May 22, 1960 was marked by a natural disaster in the history of the world, the earthquake in Valdivia. Sixty years after that day, it is recalled that it was a Sunday afternoon when Valdivia in Chile was hit by the worst earthquake in history. The residents of the city heard a loud noise from the basement.
Features of the earthquake in Valdivia, the largest in the history of the world
At 9.5 on the Ritchert scale, it became a major catastrophe in a few moments. It only took 14 minutes. But it was more than enough to cause 2,000 deaths and injure millions of people. Its intensity was 200,000 times stronger than the Hiroshima bomb dropped at the end of World War II. It destroyed all the streets and buildings in the city, none of them stopped.
According to some people who lived the moment, everything was balanced, even the mountains. The stones rose up to half a meter from the ground.
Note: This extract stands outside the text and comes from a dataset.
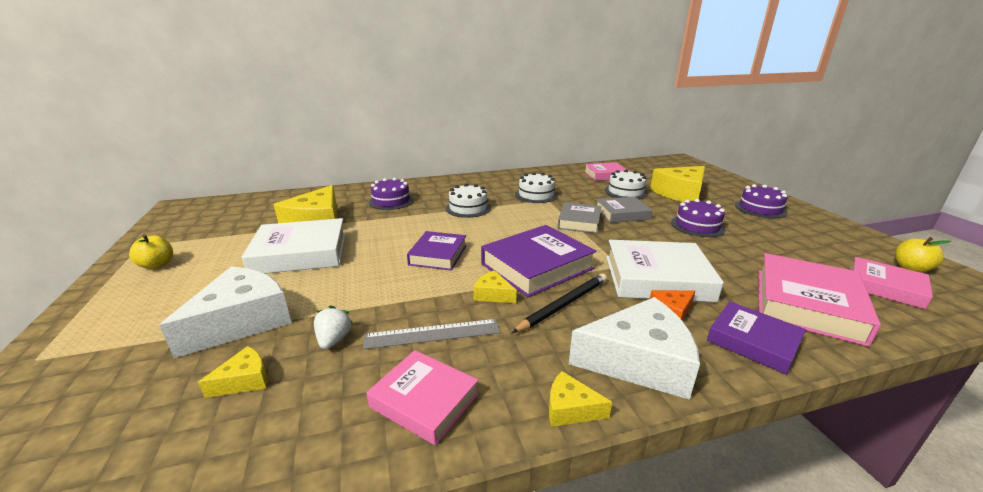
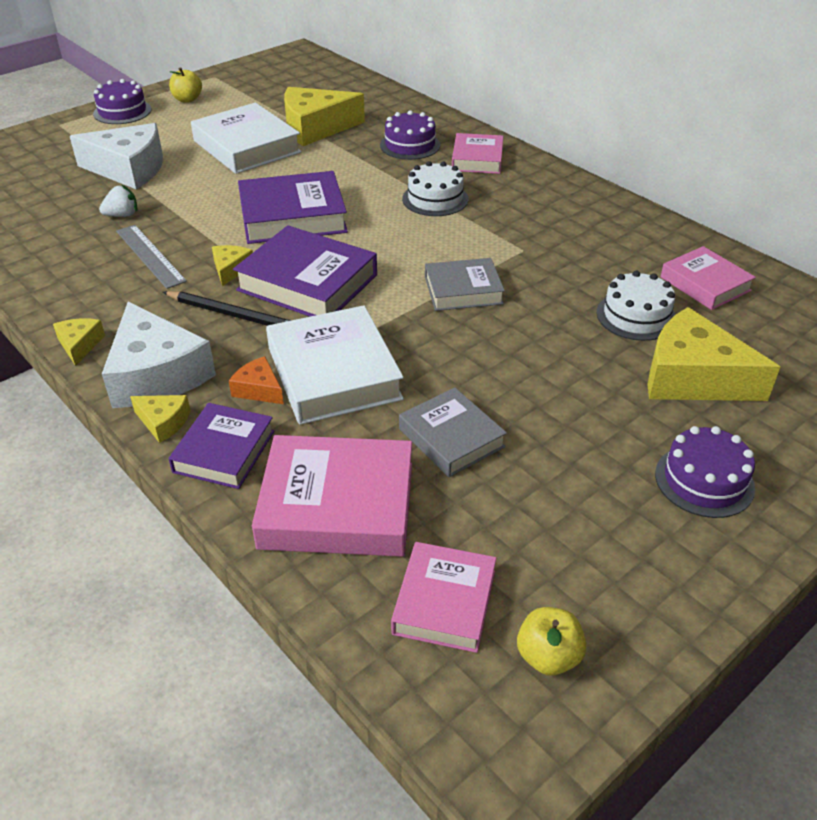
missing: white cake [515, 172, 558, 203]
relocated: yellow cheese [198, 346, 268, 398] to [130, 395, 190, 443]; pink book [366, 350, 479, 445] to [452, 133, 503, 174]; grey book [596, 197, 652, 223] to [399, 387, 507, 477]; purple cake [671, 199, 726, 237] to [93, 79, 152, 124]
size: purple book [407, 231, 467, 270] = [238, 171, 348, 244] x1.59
In addition to Valdivia, 40 other Chilean cities were affected in various ways. The coastal cities were hardest hit. Another consequence is that it has changed the surface of the country and its geographical features forever. The quake affected up to 35 kilometers deep in the ground.
To date, studies have been conducted to look for the earlier causes and signs that were certainly generated. They indicate that the earthquake occurred as a result of a rupture between the Nazca tectonic plate and South America.
The replicas were repeated every half hour and lasted one minute. This contributed to the destruction of 90% of the buildings in the city and made people sleep in the city parks. Tents were set up to protect people from low temperatures.
The result was a severe tsunami
Half an hour after the earthquake, a feared tsunami hit the Chilean coast. With waves of up to 10 meters, which affected cities from ChiloĆ© to ConcepciĆ³n, it covered 1000 kilometers of coast. Some cities like Puerto Saavedra or Queule were completely destroyed.
The tsunami swept across the Pacific and also hit Hawaii, the Philippines, New Zealand, Japan and the hardest hit Easter Island. Archaeologically, it suffered a great loss. The waves destroyed a ceremonial center and some moais that were restored in the 1990s.
The force of the waves destroyed the entire ceremony center and dragged some statues a few meters away.